2. Understanding Decision Tree Models

 
Subtitles Enabled

Sign up for a free trial to access more free content.

Free trial

Overview

Decision tree models are the foundation for a number of predictive models in Alteryx. In this lesson you will learn what a decision tree model is and how it can yield predictive results.

Lesson Notes

Decision Trees

  • Decision trees determine a target variable based on a set of predictor variables
  • The tool splits the data into smaller set to develop unique pools

Transcript

In this lesson we'll begin utilizing some of the predictive tools available on Alteryx. So far, we've introduced the grant application data set and cleaned it to make it suitable for predictive analysis.

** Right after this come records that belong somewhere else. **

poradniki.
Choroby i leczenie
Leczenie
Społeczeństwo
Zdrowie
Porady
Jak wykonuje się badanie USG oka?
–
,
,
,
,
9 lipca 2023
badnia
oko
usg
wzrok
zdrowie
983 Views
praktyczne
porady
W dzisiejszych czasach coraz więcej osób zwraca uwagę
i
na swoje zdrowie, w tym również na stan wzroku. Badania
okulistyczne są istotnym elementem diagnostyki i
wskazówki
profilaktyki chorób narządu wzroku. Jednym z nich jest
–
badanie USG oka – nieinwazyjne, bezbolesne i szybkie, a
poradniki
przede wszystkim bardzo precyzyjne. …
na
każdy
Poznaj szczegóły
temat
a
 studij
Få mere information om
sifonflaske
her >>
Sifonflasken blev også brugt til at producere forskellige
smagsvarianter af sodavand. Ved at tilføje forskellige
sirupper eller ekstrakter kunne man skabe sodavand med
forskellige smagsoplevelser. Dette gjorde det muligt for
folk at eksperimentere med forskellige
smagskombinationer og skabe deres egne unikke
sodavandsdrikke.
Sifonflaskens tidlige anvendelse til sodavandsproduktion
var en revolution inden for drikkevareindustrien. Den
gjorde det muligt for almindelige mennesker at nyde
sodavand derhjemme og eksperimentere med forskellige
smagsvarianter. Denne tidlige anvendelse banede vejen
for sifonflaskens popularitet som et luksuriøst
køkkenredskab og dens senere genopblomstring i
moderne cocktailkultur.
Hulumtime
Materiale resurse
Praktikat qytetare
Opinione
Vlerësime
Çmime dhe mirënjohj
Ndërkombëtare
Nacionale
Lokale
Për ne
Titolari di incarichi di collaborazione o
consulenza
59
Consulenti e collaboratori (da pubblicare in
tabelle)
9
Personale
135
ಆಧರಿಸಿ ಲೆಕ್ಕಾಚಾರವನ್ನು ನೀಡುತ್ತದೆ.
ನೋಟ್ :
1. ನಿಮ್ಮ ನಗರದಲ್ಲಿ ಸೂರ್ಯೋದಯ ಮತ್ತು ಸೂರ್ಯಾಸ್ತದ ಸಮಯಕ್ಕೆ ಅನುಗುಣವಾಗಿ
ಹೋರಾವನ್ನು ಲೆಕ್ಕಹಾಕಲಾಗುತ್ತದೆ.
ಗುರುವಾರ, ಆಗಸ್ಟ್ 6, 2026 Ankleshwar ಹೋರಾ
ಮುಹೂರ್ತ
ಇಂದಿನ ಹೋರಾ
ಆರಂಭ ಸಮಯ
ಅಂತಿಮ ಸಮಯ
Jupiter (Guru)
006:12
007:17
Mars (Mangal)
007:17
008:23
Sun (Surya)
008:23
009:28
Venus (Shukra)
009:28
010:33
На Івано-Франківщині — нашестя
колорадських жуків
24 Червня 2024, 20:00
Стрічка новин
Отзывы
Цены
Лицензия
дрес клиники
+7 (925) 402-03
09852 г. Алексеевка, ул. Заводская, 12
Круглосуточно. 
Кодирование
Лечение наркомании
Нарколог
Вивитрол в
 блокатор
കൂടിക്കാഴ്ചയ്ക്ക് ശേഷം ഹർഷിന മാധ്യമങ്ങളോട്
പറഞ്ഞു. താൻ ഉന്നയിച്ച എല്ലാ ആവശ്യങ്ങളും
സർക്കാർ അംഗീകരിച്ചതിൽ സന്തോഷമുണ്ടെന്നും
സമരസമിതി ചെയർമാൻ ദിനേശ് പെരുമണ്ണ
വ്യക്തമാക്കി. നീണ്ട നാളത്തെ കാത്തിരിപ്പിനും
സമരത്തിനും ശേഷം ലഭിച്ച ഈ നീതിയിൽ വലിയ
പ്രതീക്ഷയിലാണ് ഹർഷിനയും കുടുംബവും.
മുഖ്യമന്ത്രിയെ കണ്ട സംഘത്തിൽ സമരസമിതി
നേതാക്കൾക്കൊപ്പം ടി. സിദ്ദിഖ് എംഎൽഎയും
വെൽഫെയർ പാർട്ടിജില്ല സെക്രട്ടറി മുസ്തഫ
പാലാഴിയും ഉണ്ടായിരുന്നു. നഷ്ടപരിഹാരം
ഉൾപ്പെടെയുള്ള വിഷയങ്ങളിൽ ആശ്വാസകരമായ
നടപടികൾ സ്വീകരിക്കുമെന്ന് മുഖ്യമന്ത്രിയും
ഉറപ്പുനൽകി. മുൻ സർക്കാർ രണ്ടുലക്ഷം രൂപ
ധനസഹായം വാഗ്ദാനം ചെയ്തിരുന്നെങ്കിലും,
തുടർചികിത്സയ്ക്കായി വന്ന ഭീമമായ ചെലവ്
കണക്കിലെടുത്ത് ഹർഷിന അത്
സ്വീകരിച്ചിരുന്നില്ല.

We're now ready to deploy our first predictive models, based on decision trees, but before we do we want to make sure that you understand the role these models can play in segmenting data. Decision trees use an algorithm which attempts to determine a target variable by classifying your data according to a number of predictor variables. Let's consider a simple example. Imagine we had a dataset of voter preferences and we want to model the percentage who favor each candidate. We have certain demographic information in our dataset. We could use this to deploy a decision tree and split the group by gender. We could then split each of these branches by income group. Let's say our data also contains information regarding education. Armed with this, we could further split our groups according to the highest level of education achieved. The idea is that we split the data until we have unique pools. For example, perhaps males in the low income group with only a basic education favor candidate A. Or maybe females from the high income group with a degree favor candidate B. Of course, in the real world, it can be difficult to partition your data into unique groups quite so easily. In reality, you'll likely be dealing with proportions. For example, of the 49 people in our dataset that are classified as male, low income, with a secondary level education, 43 favor candidate A.

It could be that splitting this group further will get to a unique pool. For example, we could split by home owners versus renters.

In Alteryx, the algorithm will attempt to partition the data until such time as no further information is gained. Now that you have a basic understanding of decision tree models, we'll stop the lesson here. In the next lesson, we'll add a decision tree model to our workflow.